I don't speak Yiddish but, like many people, I know a few words. I even sometimes use them, albeit more in my speech than in my writing.
The word, shtick, is one of those Yiddish words that manages to fall out of my mouth often enough. Shtick means gimmick or something that's gimmicky. Actually, it can mean more than that as there's more than a few ways you can use the word shtick. It also has a variety of nuances that can be called on in its use. But using the word shtick to describe something that is a gimmick or is gimmicky may be the most common way to define it.
Historically, shtick has been applied, probably most often, to comedians. Lots of comedians have their own, signature, shtick. Their shtick is either obvious or subtle. Whacky comedian, Gallagher, has built much of his career using a single, obvious, signature shtick: smashing watermelons.
Other types of entertainers use shtick as well. The legendary Pete Townsend of the rock band, The Who, used some pretty obvious shtick to help build the band's reputation. Townsend's shtick? Smashing his guitar to smithereens on stage, which kind of makes Townsend the Gallagher of rock musicians... or Gallagher the Townsend of comedians, take your pick.
Many photographers develop their own shtick as well. And I'm not just talking about today's digital photographers whose shtick is often digitally applied in post production. Iconic photographer, Edward Weston, may be best remembered for his shtick with peppers.
For photographers, their shtick generally falls into two categories: Production Shtick and Post-Production Shtick. Well-known contemporary shooter, Jill Greenberg, has that crying child shtick she's used in many of her photos. In fact, it's her crying kid shtick that's probably made her most famous. I would have to say Greenberg's shtick falls into both categories. Besides the kids crying, i.e., production shtick, there's some very obvious post-production schtick applied to her photos.

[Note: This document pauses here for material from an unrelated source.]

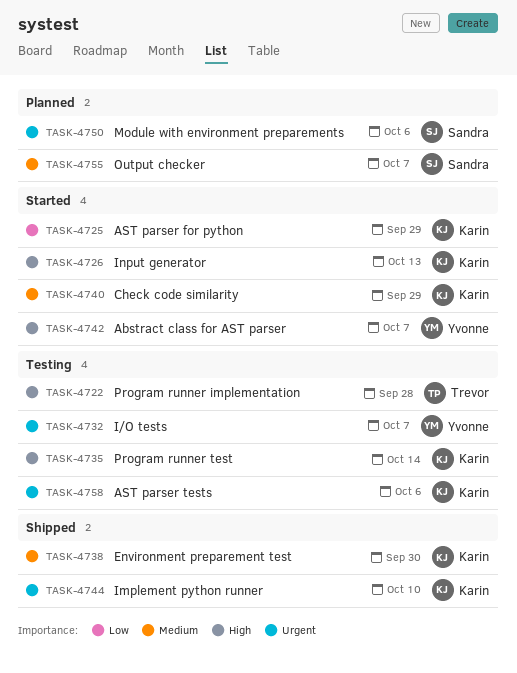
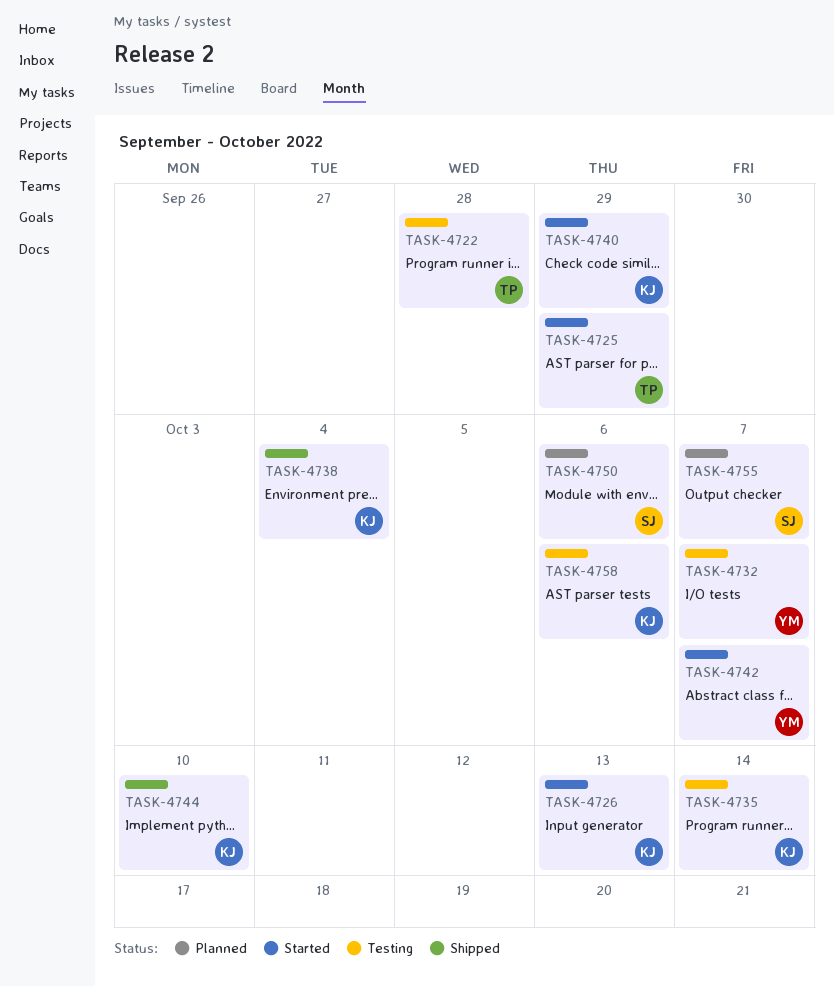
TASK-4725, owner: Karin -> Trevor
TASK-4738, due: Sep 30 -> Oct 4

While the wildly popular photo app, Instagram, is well-known for it's photo sharing capabilities, it's also popular due to its ability to add digital shtick to the photos its users capture using Instagram compatible devices like iPhones and iPads. Hold your iPhone up, snap a pic, and then use one of Instagram's many effects to add a bit of digital shtick to your photo... then share it if you're so inclined.
Now before anyone starts thinking I'm about to speak ill of using digital shtick in one's photography, I'm not. I most definitely think it has its place in today's world of digital photography. And it can be a lot of fun adding digital shtick to our photos!
The image at the top (click to enlarge) is an example of some digital shtick I applied to one of my photos just yesterday. You see, I was messing around with my new Acer Android tablet and a photo app, Pixlr-o-matic, I had just downloaded. I didn't snap the photo with my tablet, altho I could have... or one similar to it. Instead, it's an image I shot a while ago which I had converted to B&W using Photoshop and then, just yesterday, copied it over to my tablet and used Pixlr-o-matic to add some digital shtick to it.
Did my application of digital shtick make it a better image? I suppose it depends on who you might ask. For me it did not. But I think it made it kinda fun and interesting in a gimmicky sort of way. It probably added some "wow" value to it, leastwise in the minds of viewers who know little about photography and are wowed by photos with digital shtick added. The best part? It only took four taps on my tablet to add the digital shtick: One tap to load the app, a second tap to load the photo, and the third and fourth taps to add the border and color effect. Voila! Instant shtick!
In the upcoming weeks, I'll probably be writing more about digital shtick using my Acer Android tablet to create it, I mean apply it, and that sort of stuff. I'm having fun playing around with it -- until my usual issues with attention deficit disorder kick in -- so I'll probably be sharing a bit more of that fun. After all, besides all the pics I've yet to shoot, I have many thousands of pretty girl photos stored on my hard drives all waiting for their turns in the new digital shtick world I've added to my bag of tricks.